"Fixed costs" such as those boards of education must deal with for everything from insurance to utilities really are not fixed. They tend to go up, year after year.
For that reason it is virtually impossible for a school board to maintain good services without substantial spending increases from year to year. But Brooke County educators seem to have found a way.
A $29,493,550 preliminary budget for the coming year was approved this week by the Brooke County Board of Education.
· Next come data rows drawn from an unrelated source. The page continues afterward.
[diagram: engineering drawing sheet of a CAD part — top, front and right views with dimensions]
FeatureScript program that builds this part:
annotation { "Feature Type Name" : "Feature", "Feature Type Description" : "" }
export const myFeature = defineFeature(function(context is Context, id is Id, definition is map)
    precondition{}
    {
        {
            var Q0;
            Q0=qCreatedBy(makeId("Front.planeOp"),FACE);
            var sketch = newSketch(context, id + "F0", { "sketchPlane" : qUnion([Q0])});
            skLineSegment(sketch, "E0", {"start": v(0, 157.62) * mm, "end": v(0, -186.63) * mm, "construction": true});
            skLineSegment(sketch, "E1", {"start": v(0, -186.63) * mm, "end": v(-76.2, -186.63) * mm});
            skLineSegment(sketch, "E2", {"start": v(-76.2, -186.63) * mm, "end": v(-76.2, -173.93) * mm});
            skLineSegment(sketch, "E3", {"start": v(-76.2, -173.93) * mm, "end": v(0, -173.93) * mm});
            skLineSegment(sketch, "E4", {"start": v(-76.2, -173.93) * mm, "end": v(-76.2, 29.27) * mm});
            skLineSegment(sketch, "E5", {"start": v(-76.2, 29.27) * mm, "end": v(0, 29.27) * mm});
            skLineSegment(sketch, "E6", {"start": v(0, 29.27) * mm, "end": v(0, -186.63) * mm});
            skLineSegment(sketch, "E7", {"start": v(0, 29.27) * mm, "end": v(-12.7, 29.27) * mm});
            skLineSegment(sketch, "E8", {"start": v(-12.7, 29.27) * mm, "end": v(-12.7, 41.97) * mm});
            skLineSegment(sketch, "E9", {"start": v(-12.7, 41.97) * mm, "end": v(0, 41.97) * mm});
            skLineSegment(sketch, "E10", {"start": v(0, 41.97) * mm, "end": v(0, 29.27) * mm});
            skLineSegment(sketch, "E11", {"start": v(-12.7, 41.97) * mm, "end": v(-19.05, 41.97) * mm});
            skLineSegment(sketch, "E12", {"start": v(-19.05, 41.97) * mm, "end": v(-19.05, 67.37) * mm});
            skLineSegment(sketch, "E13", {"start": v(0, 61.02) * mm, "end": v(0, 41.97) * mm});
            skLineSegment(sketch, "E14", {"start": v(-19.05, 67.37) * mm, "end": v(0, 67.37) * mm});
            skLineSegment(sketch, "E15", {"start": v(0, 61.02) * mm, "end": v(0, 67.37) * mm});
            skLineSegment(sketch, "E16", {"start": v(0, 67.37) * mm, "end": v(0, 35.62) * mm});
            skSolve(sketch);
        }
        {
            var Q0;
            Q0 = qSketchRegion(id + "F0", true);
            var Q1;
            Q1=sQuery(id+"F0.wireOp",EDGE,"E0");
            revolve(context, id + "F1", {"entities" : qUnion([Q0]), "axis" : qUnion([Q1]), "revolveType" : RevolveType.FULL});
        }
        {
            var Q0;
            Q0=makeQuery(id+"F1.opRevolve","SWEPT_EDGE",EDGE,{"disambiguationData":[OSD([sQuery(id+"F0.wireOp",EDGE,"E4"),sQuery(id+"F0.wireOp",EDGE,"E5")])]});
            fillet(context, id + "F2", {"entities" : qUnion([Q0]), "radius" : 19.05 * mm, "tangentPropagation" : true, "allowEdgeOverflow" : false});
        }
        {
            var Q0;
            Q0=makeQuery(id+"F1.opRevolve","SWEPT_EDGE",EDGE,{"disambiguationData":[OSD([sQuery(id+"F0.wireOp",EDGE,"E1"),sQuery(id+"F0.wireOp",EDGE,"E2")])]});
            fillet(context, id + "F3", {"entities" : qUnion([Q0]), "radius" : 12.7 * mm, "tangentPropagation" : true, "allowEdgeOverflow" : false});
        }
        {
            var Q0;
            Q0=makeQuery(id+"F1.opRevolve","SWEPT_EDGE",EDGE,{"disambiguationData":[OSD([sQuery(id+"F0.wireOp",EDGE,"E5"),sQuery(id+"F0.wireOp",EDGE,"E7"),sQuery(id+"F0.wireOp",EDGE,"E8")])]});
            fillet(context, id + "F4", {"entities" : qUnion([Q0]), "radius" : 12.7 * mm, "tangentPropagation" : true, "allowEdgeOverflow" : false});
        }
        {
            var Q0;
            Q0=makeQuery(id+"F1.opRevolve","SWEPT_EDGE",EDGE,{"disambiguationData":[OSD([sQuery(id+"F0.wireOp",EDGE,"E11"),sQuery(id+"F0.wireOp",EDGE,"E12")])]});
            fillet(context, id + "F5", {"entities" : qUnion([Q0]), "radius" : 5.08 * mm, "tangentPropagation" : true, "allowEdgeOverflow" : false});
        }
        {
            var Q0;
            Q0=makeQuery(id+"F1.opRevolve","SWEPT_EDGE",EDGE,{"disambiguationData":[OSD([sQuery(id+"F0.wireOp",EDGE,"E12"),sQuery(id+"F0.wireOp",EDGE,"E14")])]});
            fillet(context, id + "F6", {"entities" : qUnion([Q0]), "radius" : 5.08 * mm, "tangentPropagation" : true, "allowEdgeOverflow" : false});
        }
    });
It is up less than two-tenths of one percent from the current year's $29,437,682 spending plan.
As might have been expected, the budget increases reflect higher costs for employees' health insurance and for staff pay raises mandated by state law.
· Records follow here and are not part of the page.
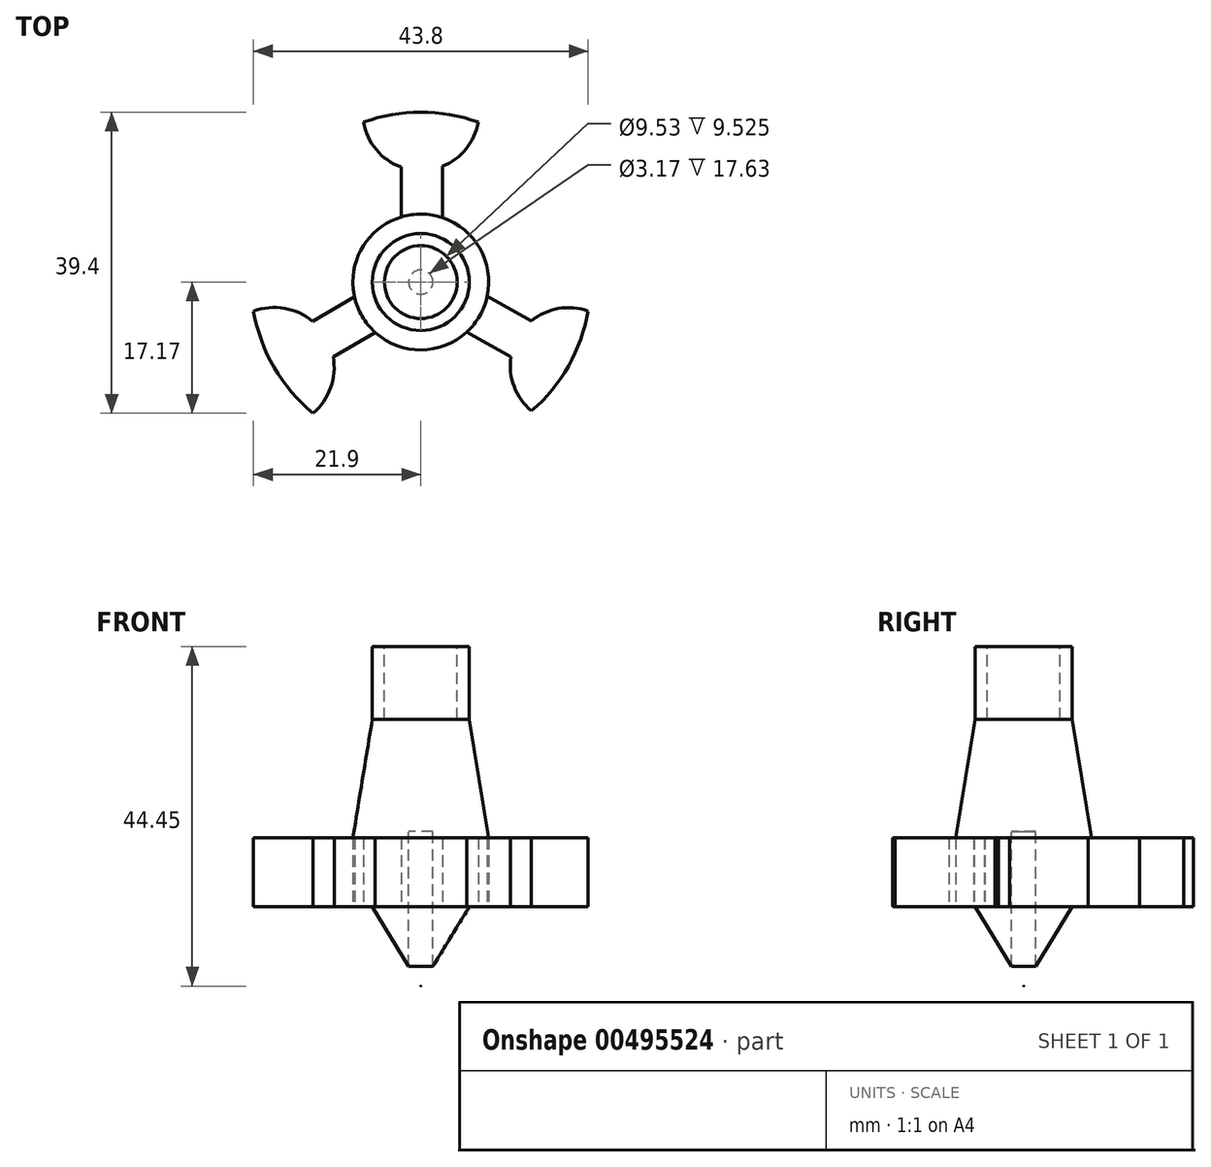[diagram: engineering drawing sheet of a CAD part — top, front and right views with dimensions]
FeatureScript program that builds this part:
annotation { "Feature Type Name" : "Feature", "Feature Type Description" : "" }
export const myFeature = defineFeature(function(context is Context, id is Id, definition is map)
    precondition{}
    {
        {
            var Q0;
            Q0=qCreatedBy(makeId("Front.planeOp"),FACE);
            var sketch = newSketch(context, id + "F0", { "sketchPlane" : qUnion([Q0])});
            skLineSegment(sketch, "E0", {"start": v(6.35, 34.05) * mm, "end": v(6.35, 24.53) * mm});
            skLineSegment(sketch, "E1", {"start": v(6.35, 0) * mm, "end": v(0, -10.4) * mm});
            skLineSegment(sketch, "E2.MirrorCS", {"start": v(-6.35, 0) * mm, "end": v(0, -10.4) * mm});
            skLineSegment(sketch, "E3.MirrorCS", {"start": v(-6.35, 34.05) * mm, "end": v(-6.35, 24.53) * mm});
            skLineSegment(sketch, "E4", {"start": v(6.35, 0) * mm, "end": v(22.23, 0) * mm});
            skLineSegment(sketch, "E5", {"start": v(22.23, 0) * mm, "end": v(22.23, 9.01) * mm});
            skLineSegment(sketch, "E6", {"start": v(22.23, 9.01) * mm, "end": v(8.89, 9.01) * mm});
            skLineSegment(sketch, "E7.MirrorCS", {"start": v(-22.23, 9.01) * mm, "end": v(-8.9, 9.01) * mm});
            skLineSegment(sketch, "E8.MirrorCS", {"start": v(-22.23, 0) * mm, "end": v(-22.23, 9.01) * mm});
            skLineSegment(sketch, "E9.MirrorCS", {"start": v(-6.35, 0) * mm, "end": v(-22.23, 0) * mm});
            skLineSegment(sketch, "E10", {"start": v(6.35, 24.53) * mm, "end": v(8.89, 9.01) * mm});
            skLineSegment(sketch, "E11", {"start": v(-6.35, 24.53) * mm, "end": v(-8.9, 9.01) * mm});
            skLineSegment(sketch, "E12", {"start": v(-6.35, 34.05) * mm, "end": v(6.35, 34.05) * mm});
            skLineSegment(sketch, "E13", {"start": v(0, -10.4) * mm, "end": v(0, 34.05) * mm});
            skSolve(sketch);
        }
        {
            var Q0;
            {var subQ0=sQuery(id+"F0.wireOp",EDGE,"E0");Q0=makeQuery(id+"F0.imprint","IMPRINT",FACE,{"disambiguationData":[TD([[makeQuery(id+"F0.imprint","IMPRINT",EDGE,{"derivedFrom":subQ0}),-1.0]])]});}
            var Q1;
            Q1=sQuery(id+"F0.wireOp",EDGE,"E13");
            revolve(context, id + "F1", {"entities" : qUnion([Q0]), "axis" : qUnion([Q1]), "revolveType" : RevolveType.FULL});
        }
        {
            var Q0;
            Q0=qCreatedBy(makeId("Top.planeOp"),FACE);
            var sketch = newSketch(context, id + "F2", { "sketchPlane" : qUnion([Q0])});
            skCircle(sketch, "E14", {"center": v(0, 0) * mm, "radius": 22.23 * mm});
            skArc(sketch, "E15", {"start": v(-7.5, 20.92) * mm, "mid": v(-5.82, 17.31) * mm, "end": v(-2.55, 15.05) * mm});
            skCircle(sketch, "E16", {"center": v(0, 0) * mm, "radius": 8.9 * mm});
            skPoint(sketch, "E17.orphan", {"position": v(0.8, -0.05) * mm});
            skArc(sketch, "E18.trimOffspring", {"start": v(2.83, 15.15) * mm, "mid": v(5.92, 17.42) * mm, "end": v(7.5, 20.92) * mm});
            skArc(sketch, "E19", {"start": v(-14.11, -17.17) * mm, "mid": v(-11.8, -13.83) * mm, "end": v(-11.47, -9.8) * mm});
            skArc(sketch, "E20", {"start": v(21.9, -3.8) * mm, "mid": v(18, -3.47) * mm, "end": v(14.46, -5.11) * mm});
            skLineSegment(sketch, "E21", {"start": v(-2.55, 15.05) * mm, "end": v(-2.55, 8.52) * mm});
            skLineSegment(sketch, "E22", {"start": v(2.83, 15.15) * mm, "end": v(2.83, 8.43) * mm});
            skLineSegment(sketch, "E23.trimOffspring", {"start": v(-11.47, -9.8) * mm, "end": v(-5.97, -6.59) * mm});
            skLineSegment(sketch, "E24.trimOffspring", {"start": v(-14.18, -5.14) * mm, "end": v(-8.68, -1.94) * mm});
            skLineSegment(sketch, "E25", {"start": v(11.8, -9.8) * mm, "end": v(6.04, -6.52) * mm});
            skLineSegment(sketch, "E26.MirrorCS", {"start": v(14.46, -5.11) * mm, "end": v(8.7, -1.84) * mm});
            skArc(sketch, "E27.trimOffspring", {"start": v(11.8, -9.8) * mm, "mid": v(12.2, -13.68) * mm, "end": v(14.49, -16.85) * mm});
            skArc(sketch, "E28.trimOffspring", {"start": v(-14.18, -5.14) * mm, "mid": v(-17.86, -3.44) * mm, "end": v(-21.9, -3.8) * mm});
            skSolve(sketch);
        }
        {
            var Q0;
            {var subQ0=sQuery(id+"F2.wireOp",EDGE,"E19");Q0=makeQuery(id+"F2.imprint","IMPRINT",FACE,{"disambiguationData":[TD([[makeQuery(id+"F2.imprint","IMPRINT",EDGE,{"derivedFrom":subQ0}),-1.0]])]});}
            var Q1;
            {var subQ0=sQuery(id+"F2.wireOp",EDGE,"E18.trimOffspring");Q1=makeQuery(id+"F2.imprint","IMPRINT",FACE,{"disambiguationData":[TD([[makeQuery(id+"F2.imprint","IMPRINT",EDGE,{"derivedFrom":subQ0}),-1.0]])]});}
            var Q2;
            {var subQ3=sQuery(id+"F2.wireOp",EDGE,"E15");Q2=makeQuery(id+"F2.imprint","IMPRINT",FACE,{"disambiguationData":[TD([[makeQuery(id+"F2.imprint","IMPRINT",EDGE,{"derivedFrom":subQ3}),-1.0]])]});}
            extrude(context, id + "F3", {"entities" : qUnion([Q0, Q1, Q2]), "operationType" : NewBodyOperationType.REMOVE, "depth" : 14.1 * mm});
        }
        {
            var Q0;
            Q0=makeQuery(id+"F1.opRevolve","SWEPT_FACE",FACE,{"disambiguationData":[OSD([sQuery(id+"F0.wireOp",EDGE,"E12")])]});
            var sketch = newSketch(context, id + "F4", { "sketchPlane" : qUnion([Q0])});
            skCircle(sketch, "E29", {"center": v(0, 0) * mm, "radius": 4.76 * mm});
            skSolve(sketch);
        }
        {
            var Q0;
            Q0=makeQuery(id+"F4.imprint","IMPRINT",FACE,{"disambiguationData":[TD([[makeQuery(id+"F4.imprint","IMPRINT",EDGE,{"derivedFrom":sQuery(id+"F4.wireOp",EDGE,"E29")}),1.0]])]});
            extrude(context, id + "F5", {"entities" : qUnion([Q0]), "operationType" : NewBodyOperationType.REMOVE, "oppositeDirection" : true, "depth" : 9.52 * mm});
        }
        {
            var Q0;
            Q0=qCreatedBy(makeId("Top.planeOp"),FACE);
            var sketch = newSketch(context, id + "F6", { "sketchPlane" : qUnion([Q0])});
            skCircle(sketch, "E30", {"center": v(0, 0) * mm, "radius": 1.59 * mm});
            skSolve(sketch);
        }
        {
            var Q0;
            Q0=qSketchRegion(id+"F6",true);
            extrude(context, id + "F7", {"entities" : qUnion([Q0]), "operationType" : NewBodyOperationType.REMOVE, "oppositeDirection" : true, "depth" : 10.4 * mm});
        }
        {
            var Q0;
            Q0=qCreatedBy(makeId("Top.planeOp"),FACE);
            var sketch = newSketch(context, id + "F8", { "sketchPlane" : qUnion([Q0])});
            skCircle(sketch, "E31", {"center": v(0, 0) * mm, "radius": 1.59 * mm});
            skSolve(sketch);
        }
        {
            var Q0;
            Q0=makeQuery(id+"F8.imprint","IMPRINT",FACE,{"disambiguationData":[TD([[makeQuery(id+"F8.imprint","IMPRINT",EDGE,{"derivedFrom":sQuery(id+"F8.wireOp",EDGE,"E31")}),1.0]])]});
            extrude(context, id + "F9", {"entities" : qUnion([Q0]), "operationType" : NewBodyOperationType.REMOVE, "depth" : 9.83 * mm});
        }
    });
In addition to holding base spending down, school board members and administrators are adopting another wise approach to budgeting, involving a large payment the school system is expected to receive from Chesapeake Energy.
As a result of agreeing to allow the company to drill for natural gas under school system property, the board is to receive a $661,500 one-time payment from Chesapeake. If gas is found and produced, the board also may receive royalties in the future.
None of the $661,500 was included in the preliminary budget. That is wise for two reasons. First, the money is not in hand yet.
Second, the windfall will be just that - a non-recurring payment that cannot be counted upon for the future.
Instead of using the Chesapeake money for normal operating expenses, board members plan to establish a fund for special projects such as building improvements.
That is prudent and may, in the long run, save taxpayers money.
By holding the line on spending and planning wisely for use of the gas drilling money, Brooke County board members are serving taxpayers, in addition to students, well.